Jack Henderson is a veteran Scottish singer-songwriter with a voice that seems capable of anything. At first he put me in mind of Frankie Miller but Jack is much smoother. He’s also a more than capable instrumentalist – there are some lovely sounds on this record, notably the guitar leads – and he plays everything except drums which are courtesy of Mattie Foulds and upright bass on one track which is handled by Gareth Huw Davies. Where’s The Revolution is, I think, his second album but I could be wrong.
The album opens with the piano-led ‘Jesus And Jezebel’, which was a single and also the lead track on his EP, Sharkey’s Parade. I’d like to think that Sharkey’s Parade, which is mentioned in the song, is a dodgy emporium in Glasgow but I can’t prove that. ‘Difficult Girl’, which follows, is about the sort of person that I hope never to meet but I’m afraid that Jack has.

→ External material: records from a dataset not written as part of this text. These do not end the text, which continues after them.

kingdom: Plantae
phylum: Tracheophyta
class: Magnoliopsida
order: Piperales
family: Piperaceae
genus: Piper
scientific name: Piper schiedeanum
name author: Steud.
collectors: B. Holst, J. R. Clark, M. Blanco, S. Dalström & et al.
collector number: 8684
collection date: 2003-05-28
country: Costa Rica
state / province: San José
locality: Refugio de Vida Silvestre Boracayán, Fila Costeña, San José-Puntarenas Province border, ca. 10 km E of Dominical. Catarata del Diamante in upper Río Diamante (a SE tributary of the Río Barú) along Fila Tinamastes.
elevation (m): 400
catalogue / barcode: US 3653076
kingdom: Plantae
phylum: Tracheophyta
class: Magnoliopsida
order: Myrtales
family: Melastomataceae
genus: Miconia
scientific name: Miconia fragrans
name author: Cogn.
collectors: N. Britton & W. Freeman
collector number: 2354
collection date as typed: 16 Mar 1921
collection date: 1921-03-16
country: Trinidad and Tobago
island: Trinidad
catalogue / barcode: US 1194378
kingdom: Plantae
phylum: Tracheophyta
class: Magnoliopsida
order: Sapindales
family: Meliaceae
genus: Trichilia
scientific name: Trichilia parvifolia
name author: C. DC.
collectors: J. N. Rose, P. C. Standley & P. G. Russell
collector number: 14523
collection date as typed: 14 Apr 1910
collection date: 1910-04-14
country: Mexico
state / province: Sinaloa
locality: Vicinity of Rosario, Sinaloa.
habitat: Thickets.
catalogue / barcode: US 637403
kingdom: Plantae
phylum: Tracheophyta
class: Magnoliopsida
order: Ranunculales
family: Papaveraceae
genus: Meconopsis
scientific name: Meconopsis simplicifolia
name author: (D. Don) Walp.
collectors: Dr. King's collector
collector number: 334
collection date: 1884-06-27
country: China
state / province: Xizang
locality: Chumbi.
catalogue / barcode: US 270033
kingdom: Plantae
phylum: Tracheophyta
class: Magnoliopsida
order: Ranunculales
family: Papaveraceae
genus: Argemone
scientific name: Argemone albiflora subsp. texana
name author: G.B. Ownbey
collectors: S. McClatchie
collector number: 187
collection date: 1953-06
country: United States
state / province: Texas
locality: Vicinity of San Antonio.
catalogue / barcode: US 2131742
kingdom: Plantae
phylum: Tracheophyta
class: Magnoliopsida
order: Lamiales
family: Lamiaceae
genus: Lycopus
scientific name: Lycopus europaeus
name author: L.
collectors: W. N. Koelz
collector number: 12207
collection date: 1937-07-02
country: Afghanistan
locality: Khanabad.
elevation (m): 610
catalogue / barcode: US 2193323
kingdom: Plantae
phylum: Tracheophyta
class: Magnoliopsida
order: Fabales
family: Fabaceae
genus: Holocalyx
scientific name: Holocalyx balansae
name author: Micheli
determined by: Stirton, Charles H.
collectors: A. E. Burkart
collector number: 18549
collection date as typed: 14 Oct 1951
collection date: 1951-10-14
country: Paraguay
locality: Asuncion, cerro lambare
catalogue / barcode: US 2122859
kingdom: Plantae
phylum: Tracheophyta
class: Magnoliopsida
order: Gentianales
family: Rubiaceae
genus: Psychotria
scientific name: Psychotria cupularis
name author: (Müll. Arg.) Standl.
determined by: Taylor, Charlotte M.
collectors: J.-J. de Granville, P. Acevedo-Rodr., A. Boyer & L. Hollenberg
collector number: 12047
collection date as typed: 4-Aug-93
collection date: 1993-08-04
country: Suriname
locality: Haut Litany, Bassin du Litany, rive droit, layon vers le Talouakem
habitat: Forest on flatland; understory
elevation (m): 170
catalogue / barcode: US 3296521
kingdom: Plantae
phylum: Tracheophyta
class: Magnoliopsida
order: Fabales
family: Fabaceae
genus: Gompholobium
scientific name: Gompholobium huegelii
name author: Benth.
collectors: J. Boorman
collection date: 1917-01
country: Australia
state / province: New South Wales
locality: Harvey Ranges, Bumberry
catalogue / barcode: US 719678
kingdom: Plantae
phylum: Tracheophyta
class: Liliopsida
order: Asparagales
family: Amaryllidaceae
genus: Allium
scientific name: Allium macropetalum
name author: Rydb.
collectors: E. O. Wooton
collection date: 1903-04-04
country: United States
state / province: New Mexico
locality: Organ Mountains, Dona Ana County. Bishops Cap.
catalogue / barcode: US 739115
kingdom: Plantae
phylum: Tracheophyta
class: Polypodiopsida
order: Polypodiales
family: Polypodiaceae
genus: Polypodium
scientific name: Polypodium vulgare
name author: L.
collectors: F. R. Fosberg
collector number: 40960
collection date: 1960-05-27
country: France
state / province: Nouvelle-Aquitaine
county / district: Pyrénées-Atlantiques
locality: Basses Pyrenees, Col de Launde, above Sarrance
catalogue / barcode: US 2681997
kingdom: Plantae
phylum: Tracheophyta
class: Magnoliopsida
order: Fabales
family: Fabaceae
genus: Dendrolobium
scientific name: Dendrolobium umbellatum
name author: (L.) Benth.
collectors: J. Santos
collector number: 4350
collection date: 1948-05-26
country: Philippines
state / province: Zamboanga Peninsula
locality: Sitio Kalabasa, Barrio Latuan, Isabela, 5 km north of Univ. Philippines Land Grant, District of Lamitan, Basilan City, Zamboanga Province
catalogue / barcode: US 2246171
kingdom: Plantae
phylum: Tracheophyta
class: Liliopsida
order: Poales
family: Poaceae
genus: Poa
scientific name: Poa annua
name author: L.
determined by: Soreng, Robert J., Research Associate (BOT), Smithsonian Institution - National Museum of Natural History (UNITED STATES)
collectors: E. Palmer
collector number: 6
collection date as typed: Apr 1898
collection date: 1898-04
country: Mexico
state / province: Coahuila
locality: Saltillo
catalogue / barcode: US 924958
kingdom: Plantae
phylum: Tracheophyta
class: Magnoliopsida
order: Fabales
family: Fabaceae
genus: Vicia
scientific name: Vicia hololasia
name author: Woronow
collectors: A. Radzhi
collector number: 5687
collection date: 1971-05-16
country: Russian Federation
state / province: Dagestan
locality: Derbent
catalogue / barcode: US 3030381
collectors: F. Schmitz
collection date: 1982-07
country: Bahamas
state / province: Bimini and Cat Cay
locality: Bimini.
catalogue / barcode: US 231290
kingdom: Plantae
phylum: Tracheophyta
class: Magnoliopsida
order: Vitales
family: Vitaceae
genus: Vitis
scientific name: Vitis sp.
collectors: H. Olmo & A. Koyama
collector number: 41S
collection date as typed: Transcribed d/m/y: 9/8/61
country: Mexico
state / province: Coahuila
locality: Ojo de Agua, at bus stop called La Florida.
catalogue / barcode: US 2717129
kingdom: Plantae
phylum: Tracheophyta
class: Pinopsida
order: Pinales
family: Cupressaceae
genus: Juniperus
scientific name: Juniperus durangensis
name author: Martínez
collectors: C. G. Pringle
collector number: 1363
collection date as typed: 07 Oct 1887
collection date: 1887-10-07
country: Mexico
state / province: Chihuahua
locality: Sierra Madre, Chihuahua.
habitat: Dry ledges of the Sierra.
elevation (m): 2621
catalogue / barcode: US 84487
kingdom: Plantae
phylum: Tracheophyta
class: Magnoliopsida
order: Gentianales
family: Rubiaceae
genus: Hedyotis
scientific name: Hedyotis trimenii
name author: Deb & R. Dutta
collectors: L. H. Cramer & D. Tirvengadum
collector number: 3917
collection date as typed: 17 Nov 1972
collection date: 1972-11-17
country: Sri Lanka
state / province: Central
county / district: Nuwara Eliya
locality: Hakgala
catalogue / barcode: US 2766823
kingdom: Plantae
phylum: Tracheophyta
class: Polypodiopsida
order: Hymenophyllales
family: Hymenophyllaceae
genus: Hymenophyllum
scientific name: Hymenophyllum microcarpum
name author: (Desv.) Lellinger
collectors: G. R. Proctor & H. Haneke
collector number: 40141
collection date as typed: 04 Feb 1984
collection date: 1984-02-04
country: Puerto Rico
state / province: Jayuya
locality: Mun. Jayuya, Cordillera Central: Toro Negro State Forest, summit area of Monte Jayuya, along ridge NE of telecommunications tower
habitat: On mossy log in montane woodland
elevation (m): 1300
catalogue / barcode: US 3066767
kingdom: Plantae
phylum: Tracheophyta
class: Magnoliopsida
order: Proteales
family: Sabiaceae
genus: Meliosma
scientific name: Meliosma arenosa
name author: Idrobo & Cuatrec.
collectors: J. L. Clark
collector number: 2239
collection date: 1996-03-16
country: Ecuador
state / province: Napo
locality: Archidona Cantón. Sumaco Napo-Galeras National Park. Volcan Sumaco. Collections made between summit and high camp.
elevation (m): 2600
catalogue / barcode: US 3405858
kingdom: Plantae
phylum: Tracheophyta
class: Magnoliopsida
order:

The title track is short – almost too short – and oozes cynicism and contempt for the modern world, a theme that he returns to in the lyrically clever ‘Hey Batman’. The central theme here is that the world we knew from the old comics is long gone – “Now you’re working for the man / And Robin’s run away from home” – and Batman is out of date. It helps to explain why the films are unconvincing.
‘Next Time I Meet You’ is one of those out-of-love songs that mirror ‘I Don’t Believe You’ but here Jack is the antagonist not the victim – he may be talking to the difficult girl again. There is pain in ‘Nobody Gets Hurt’ and ‘Like We Never Do’ and what feels like a political allegory in the single ‘Don’t Drink The Water’. I really like this song but I haven’t quite figured it out yet – it is reminiscent of those Biblical memes that Dylan used back in the sixties.
In case you think that Where’s The Revolution is rather bleak, Jack reassures us with the final track, ‘It’s Only Rain’, which says that the rain is nothing we haven’t seen before and, by extension, the things he is singing about are nothing new. He’s right but I’m not sure that makes it any better. This is an album for the post-apocalyptic thinker – I like it.